SOURCE EXTRACT -
──────────

Ques. Describe the resonance method of obtaining the frequency.

Ans. In construction, the apparatus consists of a pendulum, or reed, of given length, which responds to periodic forces having the same natural period as itself. The instrument comprises a number of reeds of different lengths, mounted in a row, and all simultaneously subjected to the oscillatory attraction of an electromagnet excited by the supply current that is being measured. The reed, which has the same natural time period as the current will vibrate, while the others will remain practically at rest.

Figs. 2,565 and 2,566.—Side and end views of Frahm resonance type frequency meter reeds. Owing to the principle employed in the meter it is evident that the indications are independent of the voltage, change of wave form, and external magnetic fields.

──────────

DATA TO EXAMINE -
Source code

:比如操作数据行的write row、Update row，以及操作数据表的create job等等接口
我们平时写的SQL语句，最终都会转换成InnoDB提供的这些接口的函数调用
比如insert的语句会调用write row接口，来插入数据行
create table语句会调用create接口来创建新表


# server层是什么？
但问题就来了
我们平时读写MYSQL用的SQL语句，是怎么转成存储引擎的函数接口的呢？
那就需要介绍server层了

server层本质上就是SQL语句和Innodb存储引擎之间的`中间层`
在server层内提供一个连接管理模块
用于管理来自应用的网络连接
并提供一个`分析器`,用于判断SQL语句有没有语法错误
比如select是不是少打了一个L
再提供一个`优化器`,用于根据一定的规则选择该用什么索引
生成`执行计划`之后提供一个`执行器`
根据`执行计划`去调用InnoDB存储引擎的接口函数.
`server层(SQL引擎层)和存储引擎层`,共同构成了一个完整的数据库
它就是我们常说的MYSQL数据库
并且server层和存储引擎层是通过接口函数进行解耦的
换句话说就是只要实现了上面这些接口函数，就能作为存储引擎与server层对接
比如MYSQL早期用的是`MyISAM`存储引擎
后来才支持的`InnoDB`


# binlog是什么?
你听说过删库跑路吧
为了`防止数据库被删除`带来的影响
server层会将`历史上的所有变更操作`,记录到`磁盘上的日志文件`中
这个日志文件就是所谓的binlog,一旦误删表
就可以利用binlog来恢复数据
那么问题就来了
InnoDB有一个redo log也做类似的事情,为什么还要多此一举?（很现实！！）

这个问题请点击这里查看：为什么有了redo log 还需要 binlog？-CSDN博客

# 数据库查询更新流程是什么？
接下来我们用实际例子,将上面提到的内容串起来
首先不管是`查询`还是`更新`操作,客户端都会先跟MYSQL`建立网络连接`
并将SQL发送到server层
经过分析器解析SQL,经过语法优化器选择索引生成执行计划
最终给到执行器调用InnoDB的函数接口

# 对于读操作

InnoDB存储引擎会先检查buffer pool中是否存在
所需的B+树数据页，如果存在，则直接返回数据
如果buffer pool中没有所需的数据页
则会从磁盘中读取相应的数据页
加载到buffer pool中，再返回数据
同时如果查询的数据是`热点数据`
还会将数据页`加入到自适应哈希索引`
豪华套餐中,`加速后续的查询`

──────────

ACTIVITIES -
1. Do these statements agree with the resonance frequency meter passage? (a) The reeds in the instrument all have the same length. (b) The electromagnet is excited by the supply current being measured. (c) The meter's readings depend on the voltage. Answer each with yes or no, and quote the deciding words.
2. Extend the resonance frequency meter passage from its last sentence.
The material comes from a separate source.

ANSWER SECTION -
1.
(a) No: "a number of reeds of different lengths"
(b) Yes: "excited by the supply current that is being measured"
(c) No: "the indications are independent of the voltage"

2.
The construction and operation of the instrument may be better understood from figs. 2,565 and 2,566, which illustrates the indicating part of the Frahm meter. This consists of one or more rows of tuned reeds rigidly mounted side by side on a common and slightly flexible base.

The reeds are made of spring steel, 3 or 7 mm. wide, with a small portion of their free ends bent over at right angles as shown in fig. 2,566 and enameled white so that when viewed end on they will be easily visible. The reeds are of adjustable length, and are weighted at the end.

A piece of soft iron, rigidly fastened on the base plate which supports the reeds, forms the armature of a magnet.